═══ Records to process

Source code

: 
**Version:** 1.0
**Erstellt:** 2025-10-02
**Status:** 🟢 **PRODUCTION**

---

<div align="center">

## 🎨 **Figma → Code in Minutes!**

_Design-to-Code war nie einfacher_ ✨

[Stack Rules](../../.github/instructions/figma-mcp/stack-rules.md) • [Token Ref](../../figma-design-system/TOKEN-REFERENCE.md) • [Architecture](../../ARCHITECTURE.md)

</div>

══════
═══ Records to process

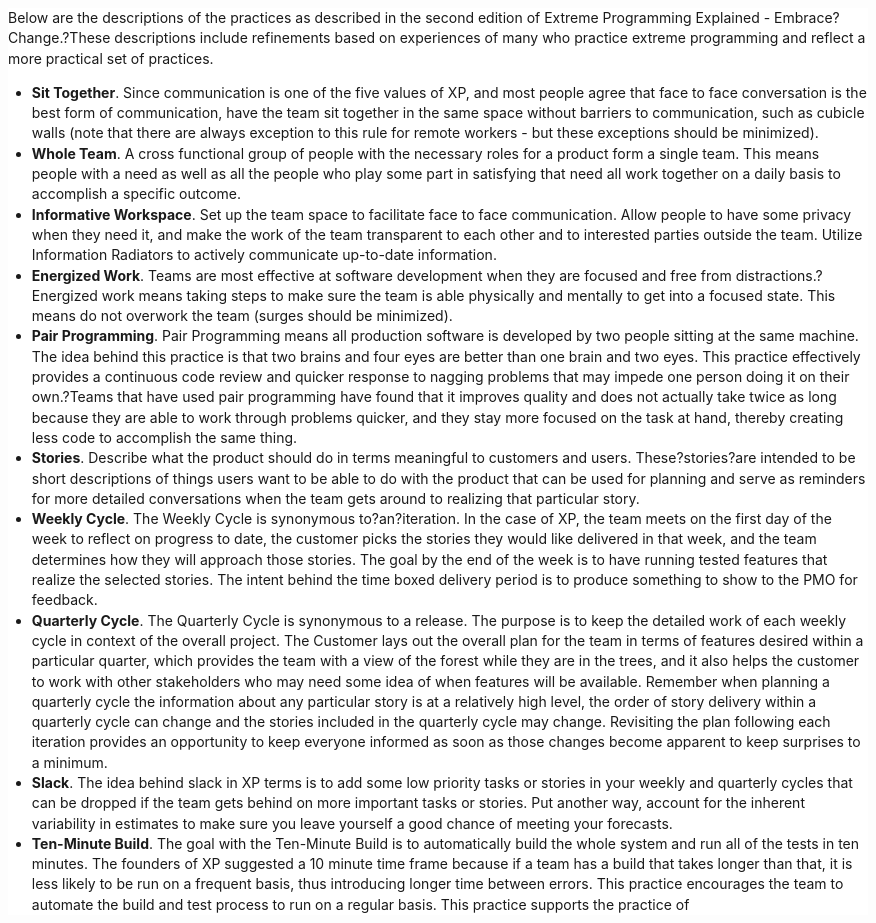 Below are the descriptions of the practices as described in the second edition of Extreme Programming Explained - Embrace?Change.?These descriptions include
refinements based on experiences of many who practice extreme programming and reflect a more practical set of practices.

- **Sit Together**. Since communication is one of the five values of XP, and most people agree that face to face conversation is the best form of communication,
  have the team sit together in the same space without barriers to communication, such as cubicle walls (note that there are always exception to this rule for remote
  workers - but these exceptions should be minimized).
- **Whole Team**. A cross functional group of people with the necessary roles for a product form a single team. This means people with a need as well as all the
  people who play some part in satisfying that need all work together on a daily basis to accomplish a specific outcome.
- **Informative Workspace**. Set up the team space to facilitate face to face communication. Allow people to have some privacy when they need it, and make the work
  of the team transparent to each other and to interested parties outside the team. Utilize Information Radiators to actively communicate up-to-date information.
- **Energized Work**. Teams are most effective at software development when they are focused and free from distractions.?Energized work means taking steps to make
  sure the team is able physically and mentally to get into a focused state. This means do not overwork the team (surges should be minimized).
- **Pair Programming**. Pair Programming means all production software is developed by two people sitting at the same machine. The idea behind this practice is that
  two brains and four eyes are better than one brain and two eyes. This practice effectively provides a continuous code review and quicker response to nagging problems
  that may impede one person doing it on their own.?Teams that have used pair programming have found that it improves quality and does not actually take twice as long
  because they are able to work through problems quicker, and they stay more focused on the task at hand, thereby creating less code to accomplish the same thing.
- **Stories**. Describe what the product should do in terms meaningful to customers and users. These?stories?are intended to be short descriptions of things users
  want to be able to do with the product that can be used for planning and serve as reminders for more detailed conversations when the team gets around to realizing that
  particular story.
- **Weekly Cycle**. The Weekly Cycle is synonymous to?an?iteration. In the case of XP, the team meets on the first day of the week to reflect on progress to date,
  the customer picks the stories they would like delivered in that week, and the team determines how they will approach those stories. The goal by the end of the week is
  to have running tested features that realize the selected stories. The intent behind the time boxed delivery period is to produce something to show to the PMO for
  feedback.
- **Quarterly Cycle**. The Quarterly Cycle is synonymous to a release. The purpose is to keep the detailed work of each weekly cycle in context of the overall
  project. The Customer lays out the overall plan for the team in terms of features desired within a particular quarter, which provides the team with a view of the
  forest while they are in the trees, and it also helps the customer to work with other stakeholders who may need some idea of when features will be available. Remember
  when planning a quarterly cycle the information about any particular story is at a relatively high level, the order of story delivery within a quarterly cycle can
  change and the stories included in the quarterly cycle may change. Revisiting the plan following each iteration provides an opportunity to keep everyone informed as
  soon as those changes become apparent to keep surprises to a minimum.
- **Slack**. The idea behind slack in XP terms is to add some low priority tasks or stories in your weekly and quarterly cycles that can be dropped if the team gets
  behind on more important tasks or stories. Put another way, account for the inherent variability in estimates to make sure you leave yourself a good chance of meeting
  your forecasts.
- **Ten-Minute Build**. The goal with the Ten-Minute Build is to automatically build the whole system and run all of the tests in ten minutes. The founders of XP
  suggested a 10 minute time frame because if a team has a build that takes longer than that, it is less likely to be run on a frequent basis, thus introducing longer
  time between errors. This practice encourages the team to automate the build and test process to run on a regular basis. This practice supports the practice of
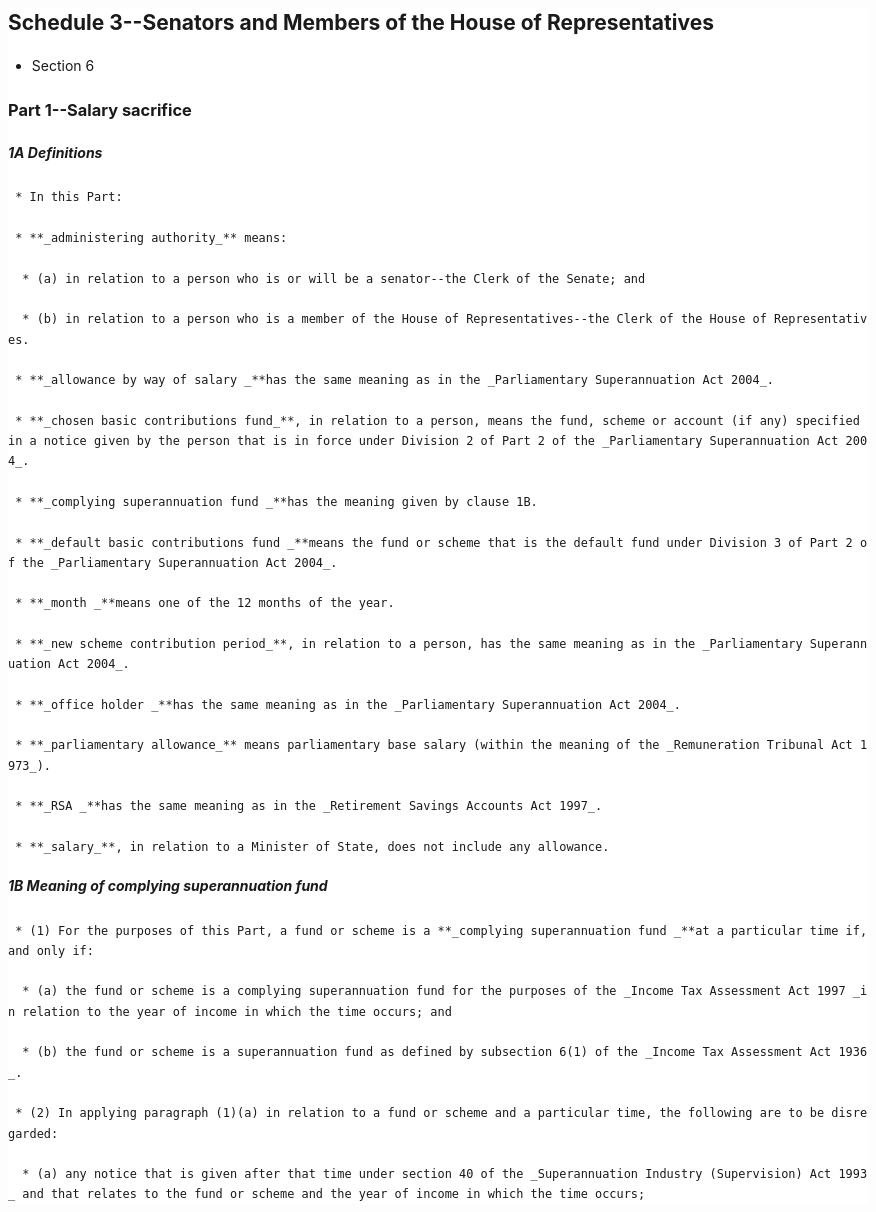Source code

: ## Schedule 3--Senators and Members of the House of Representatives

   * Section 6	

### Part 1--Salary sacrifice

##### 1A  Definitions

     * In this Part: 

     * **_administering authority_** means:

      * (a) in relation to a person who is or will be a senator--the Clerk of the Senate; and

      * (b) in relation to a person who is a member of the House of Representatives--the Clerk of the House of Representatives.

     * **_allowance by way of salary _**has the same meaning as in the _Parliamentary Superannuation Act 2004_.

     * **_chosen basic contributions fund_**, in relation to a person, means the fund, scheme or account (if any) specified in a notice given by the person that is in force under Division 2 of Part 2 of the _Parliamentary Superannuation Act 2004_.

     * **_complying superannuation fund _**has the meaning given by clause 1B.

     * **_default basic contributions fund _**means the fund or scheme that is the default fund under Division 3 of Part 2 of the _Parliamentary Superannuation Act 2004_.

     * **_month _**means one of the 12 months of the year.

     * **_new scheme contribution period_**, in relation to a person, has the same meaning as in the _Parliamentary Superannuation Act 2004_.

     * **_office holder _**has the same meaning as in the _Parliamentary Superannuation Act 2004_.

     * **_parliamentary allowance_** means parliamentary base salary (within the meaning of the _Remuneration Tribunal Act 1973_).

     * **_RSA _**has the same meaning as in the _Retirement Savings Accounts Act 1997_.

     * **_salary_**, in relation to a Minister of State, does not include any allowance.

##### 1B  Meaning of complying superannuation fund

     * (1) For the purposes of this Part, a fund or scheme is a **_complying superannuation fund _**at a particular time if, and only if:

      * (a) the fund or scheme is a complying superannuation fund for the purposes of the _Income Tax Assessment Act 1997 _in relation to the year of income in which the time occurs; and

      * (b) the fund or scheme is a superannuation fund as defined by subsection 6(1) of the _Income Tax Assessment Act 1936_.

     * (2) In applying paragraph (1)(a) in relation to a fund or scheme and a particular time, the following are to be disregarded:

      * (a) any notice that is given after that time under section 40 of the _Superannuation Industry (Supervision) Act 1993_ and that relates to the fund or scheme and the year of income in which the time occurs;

══════

[Work instructions] From the line holding "- **Whole Team**." to the line holding "- **Informative Workspace**.", inclusive, restate each line above exactly as written.

[Answer]
- **Whole Team**. A cross functional group of people with the necessary roles for a product form a single team. This means people with a need as well as all the
  people who play some part in satisfying that need all work together on a daily basis to accomplish a specific outcome.
- **Informative Workspace**. Set up the team space to facilitate face to face communication. Allow people to have some privacy when they need it, and make the work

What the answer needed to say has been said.